Intercargo has chosen to ignore (among other things) the uncontroverted evidence about the freak cold snap to which the Schneekugeln were subjected during the last leg of their journey (the overland truck travel in Europe). When Perzy's customer made the arrangements for the Schneekugeln to be returned, the original truck bill of lading was expressly legended "SENSITIVE TO FREEZING" (a legend also present on the Schneekugeln's cartons themselves). Thus even if the occurrence of freezing temperatures while the goods were in transit had been likely--something that the record does not establish--any resulting damage would still have been dependent on the failure of the carriers to take appropriate precautions (such as packing the Schneekugeln in a temperature-controlled container). On the facts of this record, then, it would surely appear that freezing was a "risk" dependent on the occurrence of other events, rather than a "certainty."

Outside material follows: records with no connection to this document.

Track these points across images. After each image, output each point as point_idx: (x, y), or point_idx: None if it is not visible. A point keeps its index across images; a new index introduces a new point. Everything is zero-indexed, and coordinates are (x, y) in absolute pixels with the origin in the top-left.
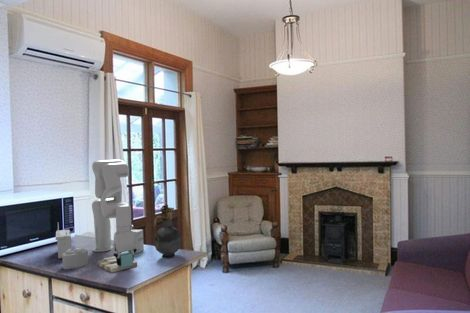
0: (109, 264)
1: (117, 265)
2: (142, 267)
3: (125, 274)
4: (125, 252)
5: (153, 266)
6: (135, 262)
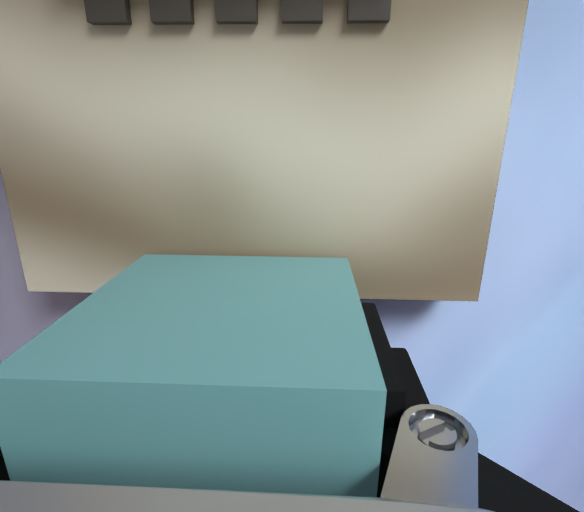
0: (49, 23)
1: (153, 217)
2: (457, 385)
3: None
4: (266, 410)
5: (567, 450)
6: (450, 298)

But this Court need not decide whether the presence of the water in the Schneekugeln at the time of shipment can properly be termed an "inherent vice," because Policy P 11.VI (D. Ex. 3 at 2) also specifies that a disqualifying inherent vice must be the proximate cause of the loss. Thus the fact that other factors had to occur as a precondition to freezing and resulting damage comes into play in another way. Both Perzy and Intercargo agree that methods could readily have been employed to protect the Schneekugeln from freezing (D. 12(m) P 36).
Lanasa Fruit S.S. & Importing Co. v. Universal Ins. Co., 302 U.S. 556, 562, 82 L. Ed. 422, 58 S. Ct. 371 (1938) makes clear that even in marine insurance cases, where the doctrine of proximate cause is strictly applied, "the proximate cause is the efficient cause and not a merely incidental cause which may be nearer in time to the result." In Lanasa a shipment of bananas spoiled when a ship was delayed. When shipped the bananas were sound, and they would have been merchantable upon delivery if not for the delay ( id. at 559). Rejecting the insurer's argument that the loss was due to inherent vice, the Court held that the stranding was the proximate cause of the loss and that the loss was covered under the policy's perils of the sea clause ( id. at 562, 572).
Just so, even if the Schneekugeln's potential vulnerability to freezing were characterized as an inherent vice (a dubious assumption at best, as already explained), still with proper care their freezing could have been avoided. Intercargo has asserted that freezing, especially at that time of year, was extremely likely. But even accepting that contention, the efficient cause of the Schneekugeln's freezing was the failure of some actor responsible for proper stowage to containerize or otherwise protect them. Hence the Policy's exclusion for inherent vice does not apply.
Next Intercargo contends that coverage under the Policy is excluded because the Schneekugeln were improperly packed (D. Mem. I-7, D. Ex. 3 at 3b, D. Ex. 4 at 2). With regard to packaging, the Policy provides (D. Ex. 3 at 3b):
In no case shall this insurance cover loss damage or expense caused by insufficiency or unsuitability of packing or preparation of the subject matter insured.
But that sentence (quoted and sought to be relied on by Intercargo) goes on to limit sharply the extent to which containerization is excluded from Policy coverage:
(For the purpose of this clause "packing" shall be deemed to included [sic] stowage in a container or liftvan but only when such stowage is carried out prior to attachment of this insurance or by the assured or their servants).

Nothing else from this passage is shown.